HfWU Prorektor Valentin Schackmann sieht das Studium Generale als Teil der gesellschaftlichen Säule der HfWU. Johannes Juncker, Rektor der Hochschule für Kunsttherapie,  begrüßte kurz und knapp: „Klasse, dass wir zusammenarbeiten“. Das war´s dann auch mit den einfachen Worten. Professor Dr. Jean-Pierre Wils, politischer Philosoph von der Universität Nijmegen, nahm sich das komplexe Verhältnis von Kunst, Religion und Politik zu Brust. Er versuchte zum einen die drei Großthemen abzugrenzen, landete aber zwangsläufig immer wieder in den Grenzbereichen, bei denen die Kunst Funktionen der Religion übernimmt und auch  umgekehrt. Das Verhältnis der Religion zur Politik ist zwar einfacher zu erklären, allerdings nicht unproblematisch. Seit der Aufklärung sorgte die Religion für Moral, so Wils, seit zwei Jahrzehnten weltweit dagegen für politische Schärfe. Die Mischung von Politik und Religion sei auf dem Vormarsch, „die Religion als Privates bröckelt“. Für Wils eine ungute Entwicklung. Er spricht sich klar für die Trennung von Religion und Politik aus.

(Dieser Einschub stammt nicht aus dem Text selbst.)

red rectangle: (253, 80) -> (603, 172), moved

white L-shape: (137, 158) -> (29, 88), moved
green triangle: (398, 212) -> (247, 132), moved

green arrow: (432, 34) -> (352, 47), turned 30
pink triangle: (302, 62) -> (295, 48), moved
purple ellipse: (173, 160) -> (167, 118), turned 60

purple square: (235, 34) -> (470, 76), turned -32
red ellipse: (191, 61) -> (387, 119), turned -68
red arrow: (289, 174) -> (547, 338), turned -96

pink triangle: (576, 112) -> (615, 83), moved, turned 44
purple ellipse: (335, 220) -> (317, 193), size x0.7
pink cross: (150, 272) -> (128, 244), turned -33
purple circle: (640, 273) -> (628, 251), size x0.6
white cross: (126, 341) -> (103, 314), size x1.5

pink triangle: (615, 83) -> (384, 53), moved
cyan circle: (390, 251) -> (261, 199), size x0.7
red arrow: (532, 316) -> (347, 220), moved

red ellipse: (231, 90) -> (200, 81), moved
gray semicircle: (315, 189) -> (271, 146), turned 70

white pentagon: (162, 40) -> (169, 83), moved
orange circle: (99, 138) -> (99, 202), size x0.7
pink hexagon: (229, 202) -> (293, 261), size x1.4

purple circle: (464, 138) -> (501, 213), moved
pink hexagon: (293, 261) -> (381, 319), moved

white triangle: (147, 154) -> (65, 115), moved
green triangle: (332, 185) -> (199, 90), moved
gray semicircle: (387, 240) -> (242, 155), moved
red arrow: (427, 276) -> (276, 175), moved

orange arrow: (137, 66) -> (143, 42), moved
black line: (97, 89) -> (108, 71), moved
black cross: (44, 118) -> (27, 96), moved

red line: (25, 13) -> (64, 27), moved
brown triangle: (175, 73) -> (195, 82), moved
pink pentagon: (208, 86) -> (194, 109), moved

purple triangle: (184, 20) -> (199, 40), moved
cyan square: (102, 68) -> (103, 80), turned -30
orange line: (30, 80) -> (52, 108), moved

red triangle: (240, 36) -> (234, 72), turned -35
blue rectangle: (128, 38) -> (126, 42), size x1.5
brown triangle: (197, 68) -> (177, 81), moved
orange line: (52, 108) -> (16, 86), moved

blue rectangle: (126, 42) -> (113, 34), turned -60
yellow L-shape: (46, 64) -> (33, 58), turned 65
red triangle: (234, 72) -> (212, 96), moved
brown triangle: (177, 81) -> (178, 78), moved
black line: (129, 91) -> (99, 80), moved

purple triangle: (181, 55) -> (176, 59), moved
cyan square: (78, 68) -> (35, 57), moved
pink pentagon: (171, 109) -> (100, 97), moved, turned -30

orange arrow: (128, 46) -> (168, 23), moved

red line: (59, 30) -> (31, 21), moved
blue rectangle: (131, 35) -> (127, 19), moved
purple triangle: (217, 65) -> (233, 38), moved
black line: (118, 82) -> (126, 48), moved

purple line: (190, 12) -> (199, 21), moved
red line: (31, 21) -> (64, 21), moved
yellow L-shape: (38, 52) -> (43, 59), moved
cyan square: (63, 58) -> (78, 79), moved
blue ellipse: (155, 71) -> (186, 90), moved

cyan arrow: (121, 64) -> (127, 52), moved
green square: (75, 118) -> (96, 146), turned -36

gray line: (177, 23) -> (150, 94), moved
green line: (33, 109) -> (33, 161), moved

Den Ausgleich zu dieser Entwicklung sieht Wils in der Kunst. Er bezieht sich auf Leo Tolstoi und Richard Wagner, indem er der Kunst zuschreibt, verloren gegangene Funktionen der Religion zu übernehmen. Die Kunst beginnt für Tolstoi dort, wo die Religion endet, Wagner geht einen Schritt weiter. Aus dessen Sicht rettet die Kunst den Kern der Religion.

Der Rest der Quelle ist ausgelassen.